* _The task_: Copy the listing exactly, please, and keep every picture out of it.
/---
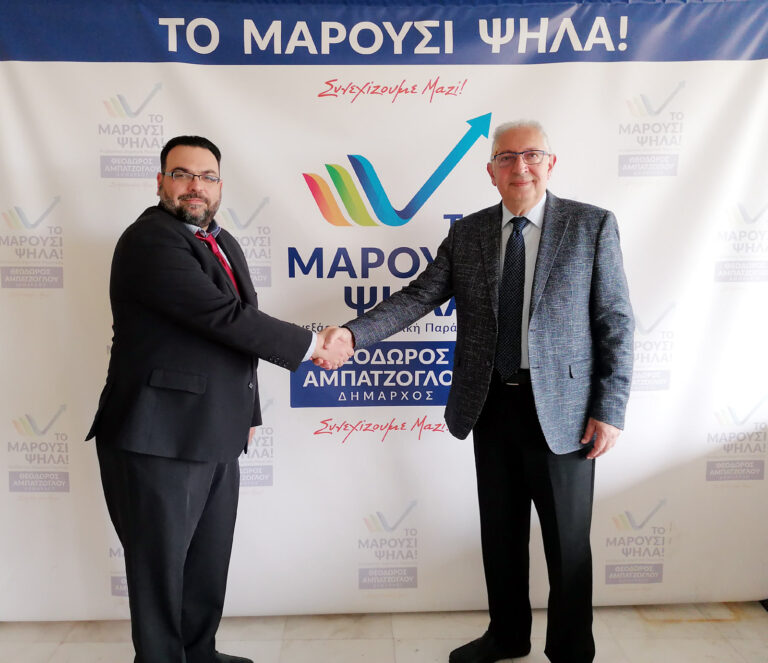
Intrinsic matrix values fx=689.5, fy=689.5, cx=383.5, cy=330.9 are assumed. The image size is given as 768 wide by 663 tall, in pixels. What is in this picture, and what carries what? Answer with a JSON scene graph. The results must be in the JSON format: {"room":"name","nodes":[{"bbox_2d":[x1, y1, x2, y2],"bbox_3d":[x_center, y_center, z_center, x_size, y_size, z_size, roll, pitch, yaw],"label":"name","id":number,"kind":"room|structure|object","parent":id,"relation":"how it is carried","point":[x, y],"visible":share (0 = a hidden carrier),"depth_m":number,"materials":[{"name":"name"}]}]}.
{"room":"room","nodes":[
{"label":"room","id":0,"kind":"room"},
{"bbox_2d":[0,601,767,662],"bbox_3d":[0.006,1.296,0.784,5.331,0.104,4.882,0,7,-2],"label":"floor","id":1,"kind":"structure","parent":0,"point":[705,624],"depth_m":2.36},
{"bbox_2d":[88,135,339,662],"bbox_3d":[-0.503,0.278,2.047,0.653,1.625,0.640,0,7,-2],"label":"man","id":2,"kind":"object","parent":1,"relation":"on","point":[153,467],"visible":0.99,"depth_m":1.88},
{"bbox_2d":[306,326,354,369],"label":"handshake","id":3,"kind":"object","parent":2,"relation":"in","point":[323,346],"visible":0.57,"depth_m":1.98},
{"bbox_2d":[0,0,767,623],"bbox_3d":[0.030,-0.107,2.426,3.089,2.239,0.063,0,7,-2],"label":"backdrop banner","id":4,"kind":"object","parent":1,"relation":"on","point":[446,140],"visible":0.8,"depth_m":2.39,"materials":[{"name":"white fabric"}]},
{"bbox_2d":[333,118,634,662],"bbox_3d":[0.345,0.212,2.223,0.806,1.690,0.579,7,10,43],"label":"man","id":5,"kind":"object","parent":1,"relation":"on","point":[542,238],"visible":0.98,"depth_m":2.04}
]}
\---
* _Problem solution_:
Intrinsic matrix values fx=689.5, fy=689.5, cx=383.5, cy=330.9 are assumed. The image size is given as 768 wide by 663 tall, in pixels. What is in this picture, and what carries what? Answer with a JSON scene graph. The results must be in the JSON format: {"room":"name","nodes":[{"bbox_2d":[x1, y1, x2, y2],"bbox_3d":[x_center, y_center, z_center, x_size, y_size, z_size, roll, pitch, yaw],"label":"name","id":number,"kind":"room|structure|object","parent":id,"relation":"how it is carried","point":[x, y],"visible":share (0 = a hidden carrier),"depth_m":number,"materials":[{"name":"name"}]}]}.
{"room":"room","nodes":[
{"label":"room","id":0,"kind":"room"},
{"bbox_2d":[0,601,767,662],"bbox_3d":[0.006,1.296,0.784,5.331,0.104,4.882,0,7,-2],"label":"floor","id":1,"kind":"structure","parent":0,"point":[705,624],"depth_m":2.36},
{"bbox_2d":[88,135,339,662],"bbox_3d":[-0.503,0.278,2.047,0.653,1.625,0.640,0,7,-2],"label":"man","id":2,"kind":"object","parent":1,"relation":"on","point":[153,467],"visible":0.99,"depth_m":1.88},
{"bbox_2d":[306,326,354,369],"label":"handshake","id":3,"kind":"object","parent":2,"relation":"in","point":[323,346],"visible":0.57,"depth_m":1.98},
{"bbox_2d":[0,0,767,623],"bbox_3d":[0.030,-0.107,2.426,3.089,2.239,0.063,0,7,-2],"label":"backdrop banner","id":4,"kind":"object","parent":1,"relation":"on","point":[446,140],"visible":0.8,"depth_m":2.39,"materials":[{"name":"white fabric"}]},
{"bbox_2d":[333,118,634,662],"bbox_3d":[0.345,0.212,2.223,0.806,1.690,0.579,7,10,43],"label":"man","id":5,"kind":"object","parent":1,"relation":"on","point":[542,238],"visible":0.98,"depth_m":2.04}
]}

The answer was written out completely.